Instruction:
Copy each of the rows below word for word, leaving out the pictures.
*** Data for the task ***
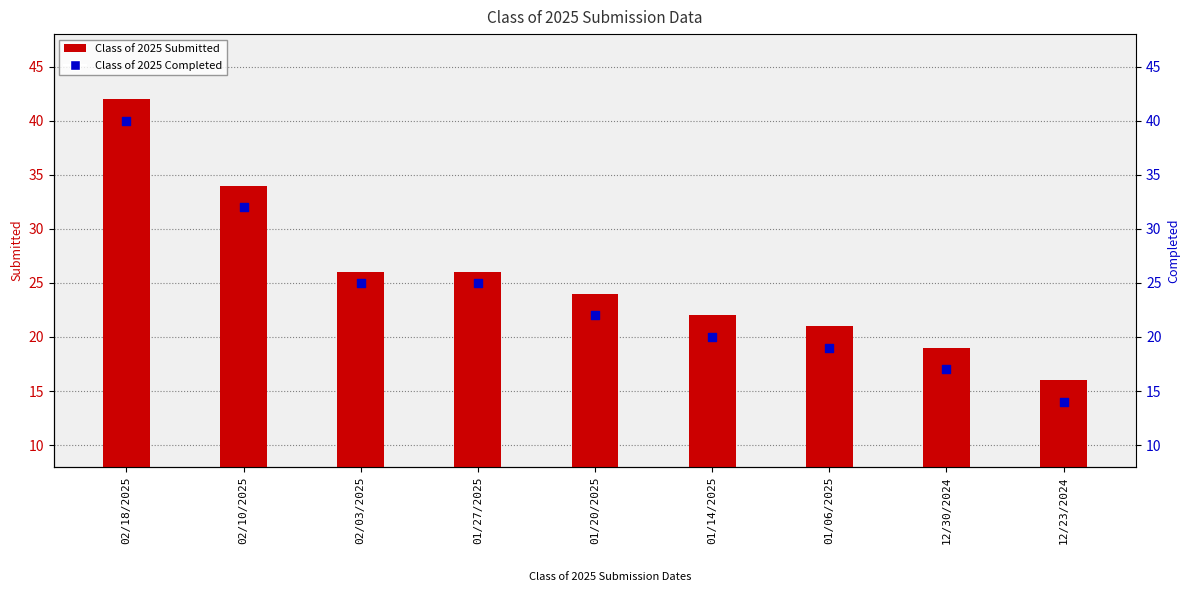

What is the total value across all series at 01/14/2025?

42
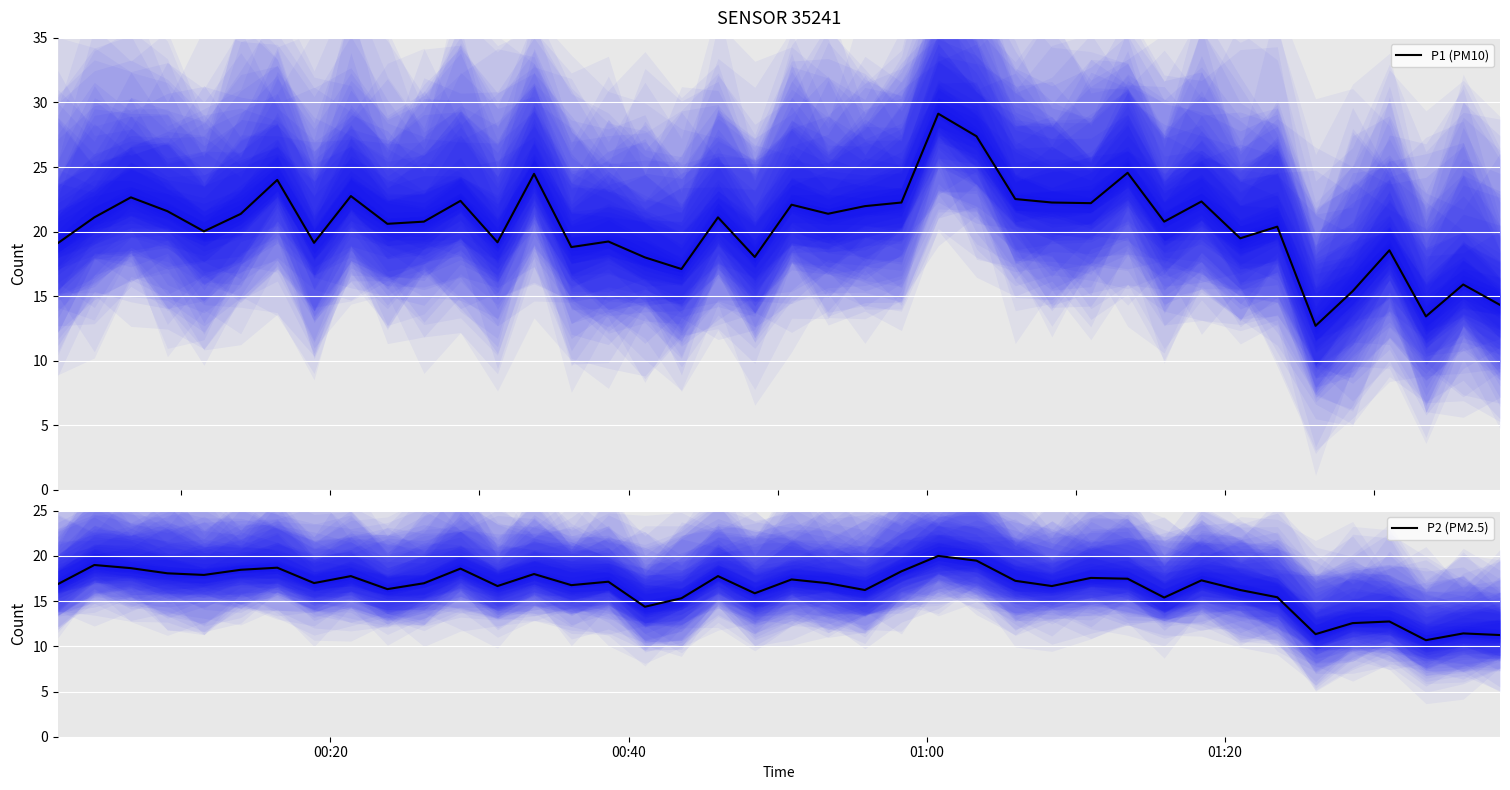

What is the difference between the maximum and minimum values in the P1 (PM10) series?

16.4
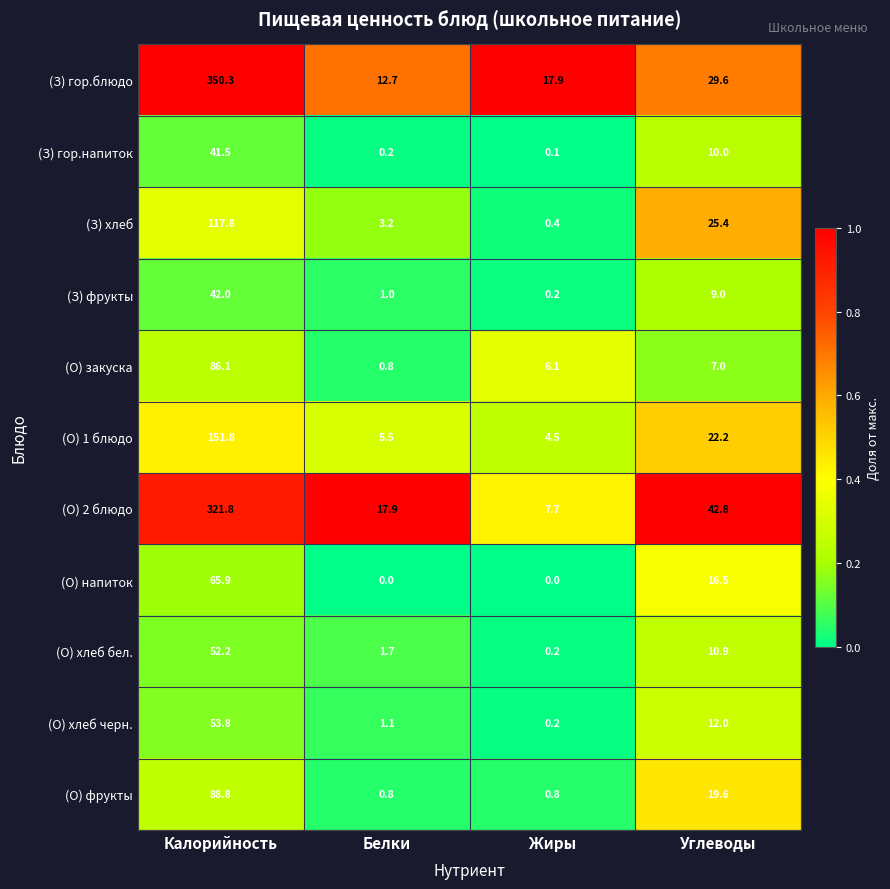

What is the sum of all (О) 1 блюдо values?

184.0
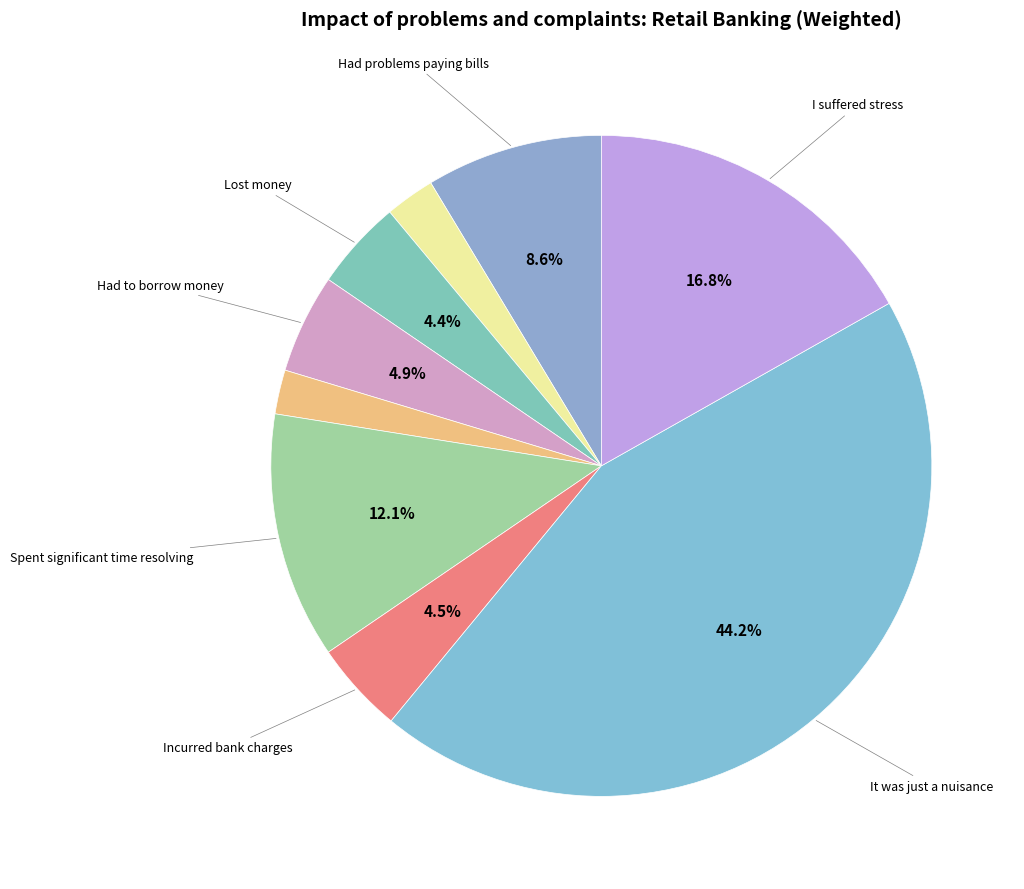

How many segments does this pie chart have?

9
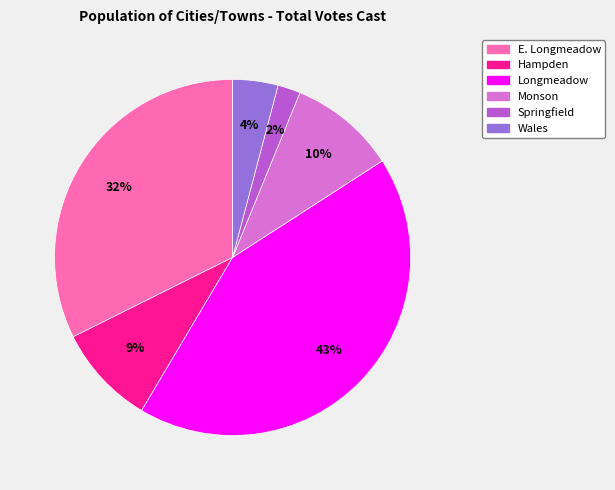

Rank the categories by value from lowest to highest.

Springfield, Wales, Hampden, Monson, E. Longmeadow, Longmeadow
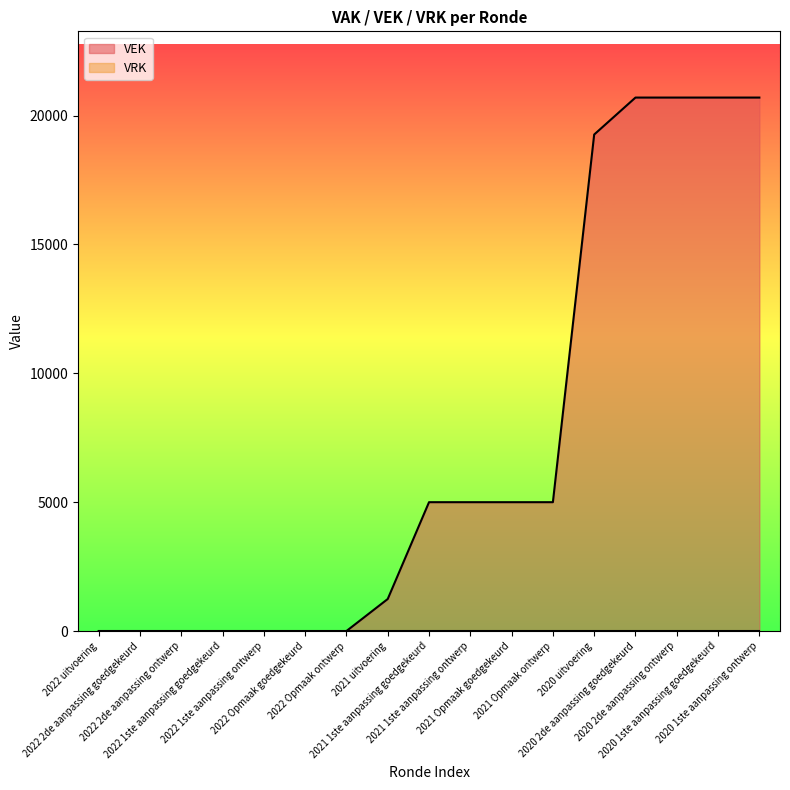

Rank the categories by value from highest to lowest.

2020 2de aanpassing goedgekeurd, 2020 2de aanpassing ontwerp, 2020 1ste aanpassing goedgekeurd, 2020 1ste aanpassing ontwerp, 2020 uitvoering, 2021 1ste aanpassing goedgekeurd, 2021 1ste aanpassing ontwerp, 2021 Opmaak goedgekeurd, 2021 Opmaak ontwerp, 2021 uitvoering, 2022 uitvoering, 2022 2de aanpassing goedgekeurd, 2022 2de aanpassing ontwerp, 2022 1ste aanpassing goedgekeurd, 2022 1ste aanpassing ontwerp, 2022 Opmaak goedgekeurd, 2022 Opmaak ontwerp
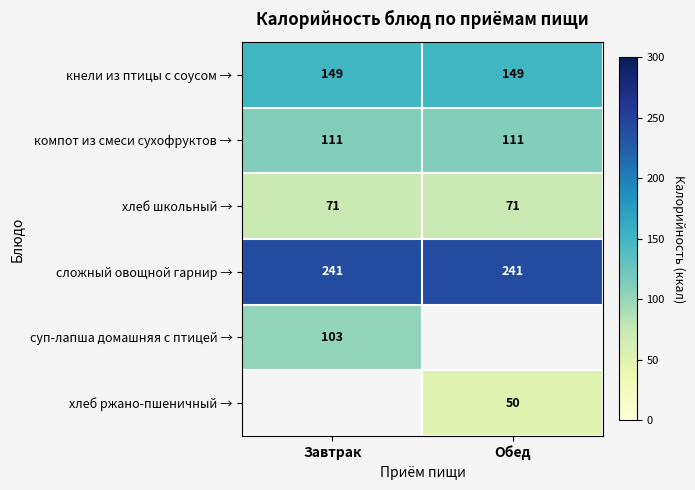

What is the highest value of the кнели из птицы с соусом → series?

149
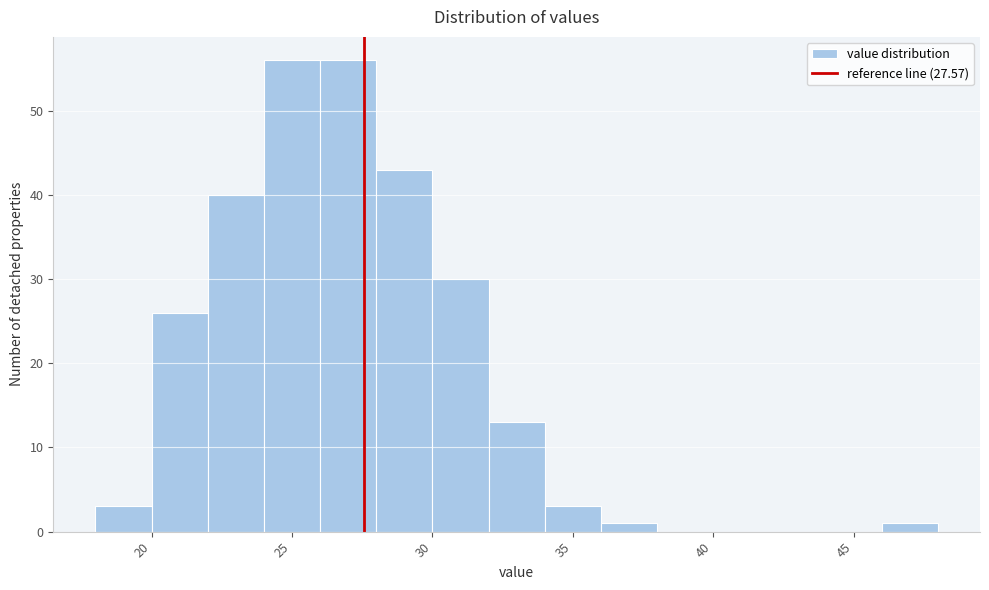

What is the height of the bar covering 34 to 36 on the x-axis? The values are not printed on the chart, so give them approximately, as read against the axis.

3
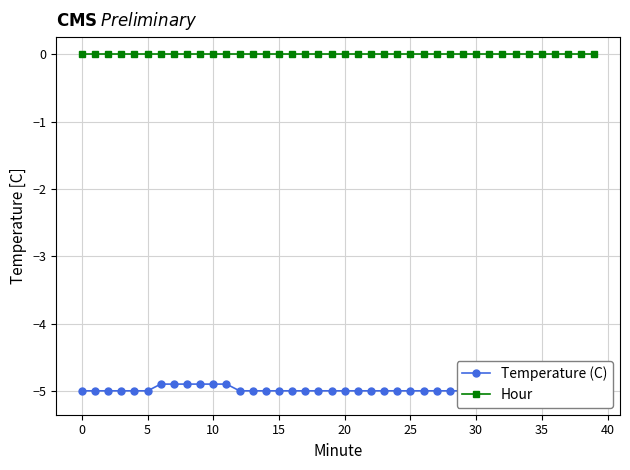

At which category does the chart reach its minimum across all series?

37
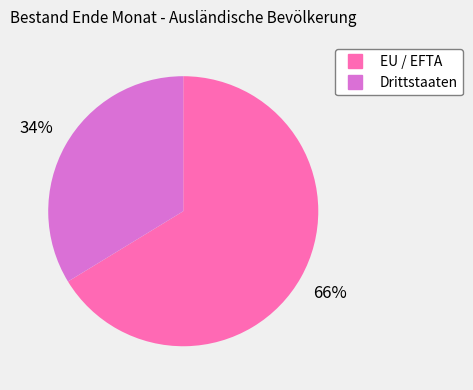

Combined, do EU / EFTA and Drittstaaten account for over 50%?

Yes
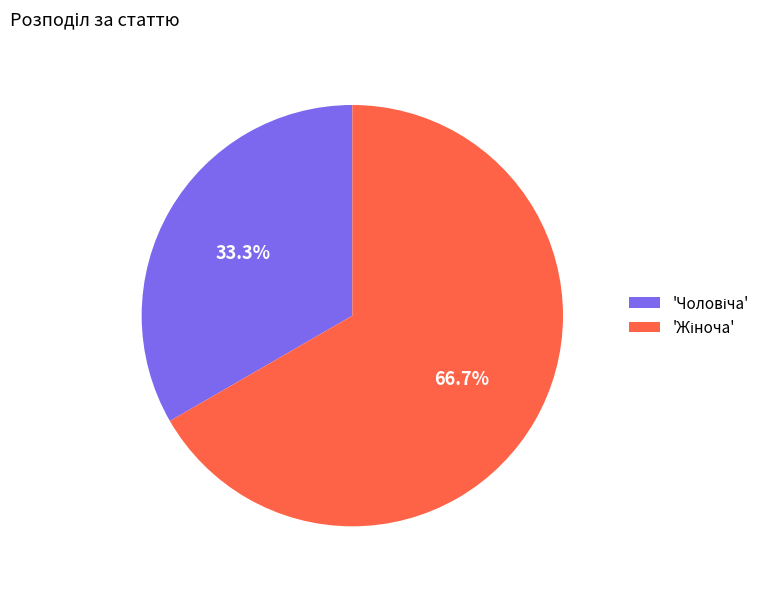

Is there any slice that represents more than half of the pie?

Yes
*** End of Data for the task ***
Exercise answer:
What is the total value across all series at 01/14/2025?

42

What is the difference between the maximum and minimum values in the P1 (PM10) series?

16.4

What is the sum of all (О) 1 блюдо values?

184.0

How many segments does this pie chart have?

9

Rank the categories by value from lowest to highest.

Springfield, Wales, Hampden, Monson, E. Longmeadow, Longmeadow

Rank the categories by value from highest to lowest.

2020 2de aanpassing goedgekeurd, 2020 2de aanpassing ontwerp, 2020 1ste aanpassing goedgekeurd, 2020 1ste aanpassing ontwerp, 2020 uitvoering, 2021 1ste aanpassing goedgekeurd, 2021 1ste aanpassing ontwerp, 2021 Opmaak goedgekeurd, 2021 Opmaak ontwerp, 2021 uitvoering, 2022 uitvoering, 2022 2de aanpassing goedgekeurd, 2022 2de aanpassing ontwerp, 2022 1ste aanpassing goedgekeurd, 2022 1ste aanpassing ontwerp, 2022 Opmaak goedgekeurd, 2022 Opmaak ontwerp

What is the highest value of the кнели из птицы с соусом → series?

149

What is the height of the bar covering 34 to 36 on the x-axis? The values are not printed on the chart, so give them approximately, as read against the axis.

3

At which category does the chart reach its minimum across all series?

37

Combined, do EU / EFTA and Drittstaaten account for over 50%?

Yes

Is there any slice that represents more than half of the pie?

Yes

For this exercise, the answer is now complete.